== SOURCE DATA ==
- - - - - - -

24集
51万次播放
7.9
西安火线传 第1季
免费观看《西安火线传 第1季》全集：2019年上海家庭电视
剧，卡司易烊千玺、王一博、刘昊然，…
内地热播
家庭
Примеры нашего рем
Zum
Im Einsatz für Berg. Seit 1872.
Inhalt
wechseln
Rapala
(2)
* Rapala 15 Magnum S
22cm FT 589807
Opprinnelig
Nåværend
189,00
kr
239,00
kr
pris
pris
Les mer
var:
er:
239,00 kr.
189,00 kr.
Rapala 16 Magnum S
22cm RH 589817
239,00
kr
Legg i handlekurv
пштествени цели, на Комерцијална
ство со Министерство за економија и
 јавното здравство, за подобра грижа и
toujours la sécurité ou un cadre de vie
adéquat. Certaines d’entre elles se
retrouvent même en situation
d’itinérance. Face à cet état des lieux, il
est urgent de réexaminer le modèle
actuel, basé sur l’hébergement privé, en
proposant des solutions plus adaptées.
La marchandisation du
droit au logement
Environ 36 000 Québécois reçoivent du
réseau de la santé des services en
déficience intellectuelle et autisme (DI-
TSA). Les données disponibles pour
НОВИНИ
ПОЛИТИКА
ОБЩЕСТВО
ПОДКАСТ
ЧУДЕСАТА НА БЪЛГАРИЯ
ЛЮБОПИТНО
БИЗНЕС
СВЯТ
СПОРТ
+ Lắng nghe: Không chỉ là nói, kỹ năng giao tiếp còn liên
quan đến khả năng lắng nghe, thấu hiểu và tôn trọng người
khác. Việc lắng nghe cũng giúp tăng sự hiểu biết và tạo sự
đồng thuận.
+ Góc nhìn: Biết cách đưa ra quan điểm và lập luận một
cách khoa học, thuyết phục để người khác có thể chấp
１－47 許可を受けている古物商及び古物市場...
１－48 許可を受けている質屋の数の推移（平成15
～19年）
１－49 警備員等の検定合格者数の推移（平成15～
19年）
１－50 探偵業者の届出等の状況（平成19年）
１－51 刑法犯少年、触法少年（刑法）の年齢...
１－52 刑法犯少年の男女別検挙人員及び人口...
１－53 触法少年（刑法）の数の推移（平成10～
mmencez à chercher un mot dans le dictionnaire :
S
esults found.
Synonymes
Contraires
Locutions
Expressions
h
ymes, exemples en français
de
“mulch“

- - - - - - -

== EXERCISE DIRECTIONS ==
Looking at the records above, please output exactly the lines that run from the one holding "剧，卡司易烊千玺、王一博、刘昊然，…" to the final line, and only those.

== RESPONSE FOR THIS EXERCISE ==
剧，卡司易烊千玺、王一博、刘昊然，…
内地热播
家庭
Примеры нашего рем
Zum
Im Einsatz für Berg. Seit 1872.
Inhalt
wechseln
Rapala
(2)
* Rapala 15 Magnum S
22cm FT 589807
Opprinnelig
Nåværend
189,00
kr
239,00
kr
pris
pris
Les mer
var:
er:
239,00 kr.
189,00 kr.
Rapala 16 Magnum S
22cm RH 589817
239,00
kr
Legg i handlekurv
пштествени цели, на Комерцијална
ство со Министерство за економија и
 јавното здравство, за подобра грижа и
toujours la sécurité ou un cadre de vie
adéquat. Certaines d’entre elles se
retrouvent même en situation
d’itinérance. Face à cet état des lieux, il
est urgent de réexaminer le modèle
actuel, basé sur l’hébergement privé, en
proposant des solutions plus adaptées.
La marchandisation du
droit au logement
Environ 36 000 Québécois reçoivent du
réseau de la santé des services en
déficience intellectuelle et autisme (DI-
TSA). Les données disponibles pour
НОВИНИ
ПОЛИТИКА
ОБЩЕСТВО
ПОДКАСТ
ЧУДЕСАТА НА БЪЛГАРИЯ
ЛЮБОПИТНО
БИЗНЕС
СВЯТ
СПОРТ
+ Lắng nghe: Không chỉ là nói, kỹ năng giao tiếp còn liên
quan đến khả năng lắng nghe, thấu hiểu và tôn trọng người
khác. Việc lắng nghe cũng giúp tăng sự hiểu biết và tạo sự
đồng thuận.
+ Góc nhìn: Biết cách đưa ra quan điểm và lập luận một
cách khoa học, thuyết phục để người khác có thể chấp
１－47 許可を受けている古物商及び古物市場...
１－48 許可を受けている質屋の数の推移（平成15
～19年）
１－49 警備員等の検定合格者数の推移（平成15～
19年）
１－50 探偵業者の届出等の状況（平成19年）
１－51 刑法犯少年、触法少年（刑法）の年齢...
１－52 刑法犯少年の男女別検挙人員及び人口...
１－53 触法少年（刑法）の数の推移（平成10～
mmencez à chercher un mot dans le dictionnaire :
S
esults found.
Synonymes
Contraires
Locutions
Expressions
h
ymes, exemples en français
de
“mulch“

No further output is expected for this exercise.